A 3-month-old typically needs 24 to 30 ounces of breastmilk over a full 24-hour period, spread across roughly 8 to 12 feedings. That works out to about 3 to 4 ounces per feeding session, whether your baby nurses directly or takes expressed milk from a bottle.
Daily Totals and Per-Feeding Amounts
Between 1 and 6 months of age, most breastfed babies settle into a fairly consistent daily intake of 24 to 30 ounces. Unlike formula-fed babies, whose intake climbs steadily as they grow, breastfed babies tend to plateau in total volume during this window. That means a 3-month-old often drinks a similar total amount as a 5-month-old. What changes is the composition of the milk itself, which adjusts to meet your baby’s evolving nutritional needs.
Each feeding typically lands in the 3- to 4-ounce range. Some feedings will be smaller (especially cluster feeds in the evening), and some may be slightly larger after a longer stretch of sleep. Both are normal. At 3 months, your baby’s stomach can hold roughly 5 to 6 ounces, so anything beyond 4 ounces in a single session is still within physical limits but on the higher end of what most babies take.
How Often to Feed
Most exclusively breastfed 3-month-olds eat every 2 to 4 hours, which adds up to about 8 to 12 sessions per day. By 3 months, many babies have started spacing their feedings a bit more compared to the newborn weeks, and some are sleeping one longer stretch at night. That often shifts the pattern to slightly fewer but slightly larger feeds during the day.
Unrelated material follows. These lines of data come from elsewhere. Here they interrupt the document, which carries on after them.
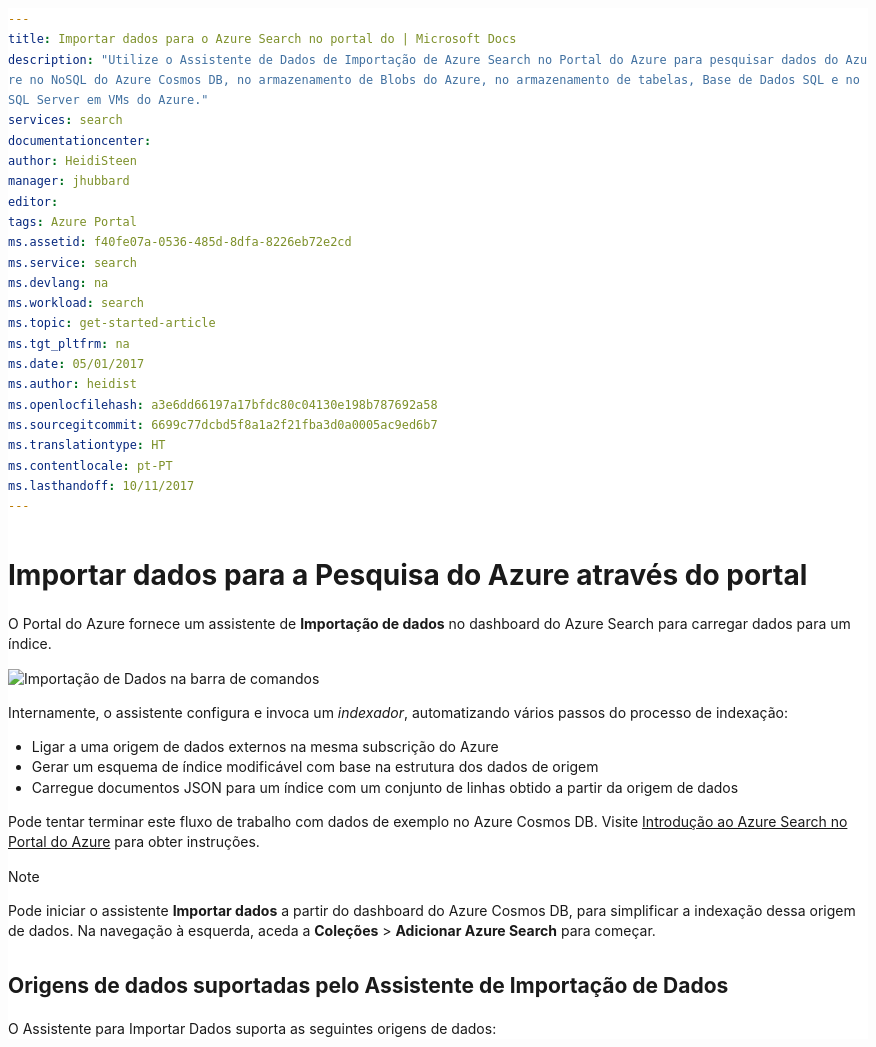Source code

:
 ```yaml
---
title: Importar dados para o Azure Search no portal do | Microsoft Docs
description: "Utilize o Assistente de Dados de Importação de Azure Search no Portal do Azure para pesquisar dados do Azure no NoSQL do Azure Cosmos DB, no armazenamento de Blobs do Azure, no armazenamento de tabelas, Base de Dados SQL e no SQL Server em VMs do Azure."
services: search
documentationcenter: 
author: HeidiSteen
manager: jhubbard
editor: 
tags: Azure Portal
ms.assetid: f40fe07a-0536-485d-8dfa-8226eb72e2cd
ms.service: search
ms.devlang: na
ms.workload: search
ms.topic: get-started-article
ms.tgt_pltfrm: na
ms.date: 05/01/2017
ms.author: heidist
ms.openlocfilehash: a3e6dd66197a17bfdc80c04130e198b787692a58
ms.sourcegitcommit: 6699c77dcbd5f8a1a2f21fba3d0a0005ac9ed6b7
ms.translationtype: HT
ms.contentlocale: pt-PT
ms.lasthandoff: 10/11/2017
---
```

# <a name="import-data-to-azure-search-using-the-portal"></a>Importar dados para a Pesquisa do Azure através do portal
O Portal do Azure fornece um assistente de **Importação de dados** no dashboard do Azure Search para carregar dados para um índice. 

  ![Importação de Dados na barra de comandos][1]

Internamente, o assistente configura e invoca um *indexador*, automatizando vários passos do processo de indexação: 

* Ligar a uma origem de dados externos na mesma subscrição do Azure
* Gerar um esquema de índice modificável com base na estrutura dos dados de origem
* Carregue documentos JSON para um índice com um conjunto de linhas obtido a partir da origem de dados

Pode tentar terminar este fluxo de trabalho com dados de exemplo no Azure Cosmos DB. Visite [Introdução ao Azure Search no Portal do Azure](search-get-started-portal.md) para obter instruções.

> [!NOTE]
> Pode iniciar o assistente **Importar dados** a partir do dashboard do Azure Cosmos DB, para simplificar a indexação dessa origem de dados. Na navegação à esquerda, aceda a **Coleções** > **Adicionar Azure Search** para começar.

## <a name="data-sources-supported-by-the-import-data-wizard"></a>Origens de dados suportadas pelo Assistente de Importação de Dados
O Assistente para Importar Dados suporta as seguintes origens de dados: 


[1]: ./media/search-import-data-portal/search-import-data-command.png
There’s no need to time feedings precisely. Babies regulate their own intake well at the breast. They’ll generally take what they need and stop when they’re full.
Bottle-Feeding Expressed Milk
If you’re pumping and bottle-feeding, the 3- to 4-ounce guideline per session becomes more important to follow deliberately. Bottles deliver milk faster than the breast, which means babies can accidentally take in more than they need before their fullness signals kick in.
A practical approach: start with 3 ounces in the bottle. If your baby finishes it quickly and still shows hunger cues, add another ounce. This prevents wasting milk and reduces the chance of overfeeding. Paced bottle feeding, where you hold the bottle more horizontally and let the baby take breaks, also helps mimic the slower flow of breastfeeding.
For a rough weight-based estimate, babies need about 2.5 ounces of milk per pound of body weight per day. A 12-pound 3-month-old would need around 30 ounces, while a lighter baby at 10 pounds would fall closer to 25. This formula is most commonly cited for formula-fed infants, but it provides a useful ballpark for breastmilk too.
Growth Spurts Change the Pattern
Three months is one of the classic growth-spurt windows. During a spurt, your baby may suddenly want to nurse much more frequently, sometimes as often as every 30 minutes. This can last a few days and often catches parents off guard. It doesn’t mean your supply is dropping. The extra nursing is your baby’s way of signaling your body to increase production, and your supply typically catches up within a day or two.
If you’re pumping, you may notice your baby draining bottles faster than you can replenish them during a spurt. This is temporary. Pumping more frequently during this period (rather than pumping for longer sessions) is the most effective way to match the increased demand. Once the spurt passes, feeding frequency usually returns to your baby’s normal rhythm.
How to Tell Your Baby Is Getting Enough
When you’re nursing directly, there’s no way to measure ounces in real time. Instead, you can track output: after the first week of life, a well-fed baby produces at least 6 wet diapers per day. Stool frequency varies widely at 3 months. Some breastfed babies go several days between bowel movements, and that alone isn’t a concern as long as weight gain stays on track.
Steady weight gain is the most reliable indicator. Your pediatrician tracks this at well-child visits, and most 3-month-olds gain about 5 to 7 ounces per week. Between appointments, diaper counts and your baby’s behavior after feedings are your best day-to-day signals.
Hunger and Fullness Cues
At 3 months, hunger cues include rooting (turning toward anything that touches their cheek), bringing hands to their mouth, and fussing. Crying is a late hunger signal, so catching the earlier cues makes feeding smoother for both of you.
Fullness looks like relaxed hands, a closed mouth, or turning away from the breast or bottle. If your baby does any of these mid-feed, they’re likely done, even if the bottle isn’t empty. Trusting these cues helps your baby maintain healthy self-regulation of their intake from the start.